SELECTED PASSAGE
-- Opening Marker --

Pyham is a python library for handling orthoXML files containing Hierarchical Orthologous Groups (HOGs). It facilitates the extraction of evolutionary information contained in HOGs— either specific gene families or in aggregate. Pyham can infer ancestral genomes, and pinpoint duplication and loss events with a gene family.
In this notebook we will provide a brief example on how to use pyham. For in-depth documentation, please see the following links:
%%bash
pip install pyham
import pyham
In order to use pyHam you need:
1) A species tree of the phylogeny of interest in one of the two following formats:
2) HOGs encoded in an OrthoXML file. IMPORTANT, species names need to be matching between the species tree and the orthoXML.
We can download this data for a given HOG using https://omabrowser.org/. For this example, download the HOG (orthoxml) associated with OR2L5_HUMAN at the root level. Tip: Click on the Hierarchical Orthologous Groups tab, go to table viewer, then download orthoxml.

-- Closing Marker --

WHAT YOU NEED TO DO
A. In the pyham text, which protein's HOG should be downloaded for the example, and at what level?
B. Decide whether each statement agrees with the pyham text, answering yes or no and quoting the words that settle it: (i) Pyham is a Java library. (ii) Species names must match between the species tree and the orthoXML. (iii) Pyham can pinpoint duplication and loss events.
C. Pick up the pyham text after its last sentence and carry it on.
The items play no part in this work.

RECORD EXCERPTS
-- Opening Marker --

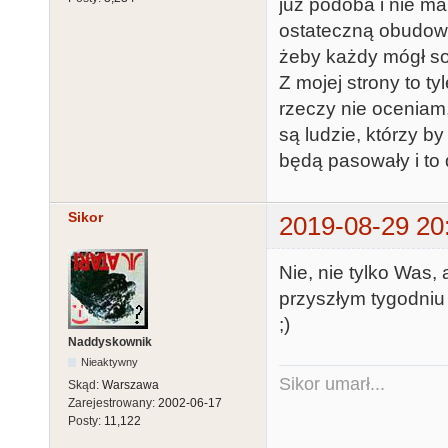
już podoba i nie ma
ostateczną obudowę 
żeby każdy mógł so
Z mojej strony to t
rzeczy nie oceniam
są ludzie, którzy by
będą pasowały i to 
Sikor
2019-08-29 20
Nie, nie tylko Was,
przyszłym tygodniu
;)
Naddyskownik
Nieaktywny
Sikor umarł...
Skąd:
Warszawa
Zarejestrowany:
2002-06-17
Posty:
11,122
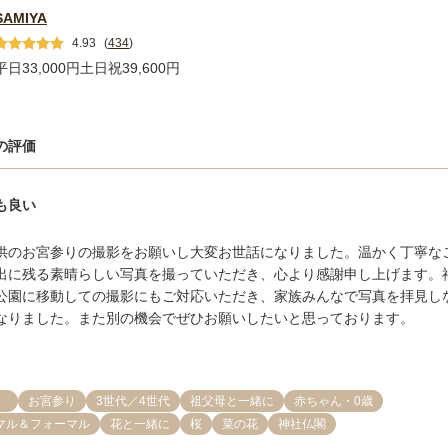
SAMIYA
4.93
(
434
)
平日33,000円
土日祝39,600円
の評価
も良い
供のお宮参りの撮影をお願いし大変お世話になりました。温かく丁寧な
出に残る素晴らしい写真を撮っていただき、心より感謝申し上げます。
公園に移動しての撮影にもご対応いただき、家族みんなで写真を拝見し
なりました。また別の機会でぜひお願いしたいと思っております。
）
お宮参り
3世代／4世代
祖父母と一緒に
赤ちゃん・0歳
マル＆フォーマル
花と一緒に
桜
菜の花
神社仏閣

-- Closing Marker --

ACTIVITY ANSWERS
A. The HOG associated with OR2L5_HUMAN, at the root level.

B.
(i) No: "Pyham is a python library"
(ii) Yes: "species names need to be matching between the species tree and the orthoXML"
(iii) Yes: "pinpoint duplication and loss events with a gene family"

C.
In order to get the species tree, we will demonstrate using the OMA REST API:
import requests
import json
#request the species tree in newick format
response = requests.get("https://omabrowser.org/api/taxonomy/Eutheria/?type=newick", )
species_nwk = response.json()
#remove underscores and replace with spaces
species_nwk = species_nwk['newick'].replace("_"," ")
species_nwk
Here we will run the pyham analysis in order to determine how many genes are in the HOG at certain levels, as well as which lineages duplications occured to expand the gene family.
First we have to give pyham the orthoxml and the newick species tree as input to createt the ham object.
orthoxml_file = "./myhog.orthoxml"
species_tree = species_nwk
ham_object = pyham.Ham(species_tree, orthoxml_file, use_internal_name=True)
We can use the OMA browser in order to find the OMA identifier for our gene of interest. Then, we identify the hog based on the OMA identifier.
mygene = ham_object.get_genes_by_external_id('HUMAN02760')[0]
root_hog = ham_object.get_hog_by_gene(mygene)
print(root_hog)
root_level = root_hog.genome
print(root_level.name)
# genes at root hog
all_genes_root = root_hog.get_all_descendant_genes()
print(len(all_genes_root))
# get all species, with the count of how many genes per species
all_genes_clustered = root_hog.get_all_descendant_genes_clustered_by_species()
for species, genes in all_genes_clustered.items():
print(species.name, len(genes))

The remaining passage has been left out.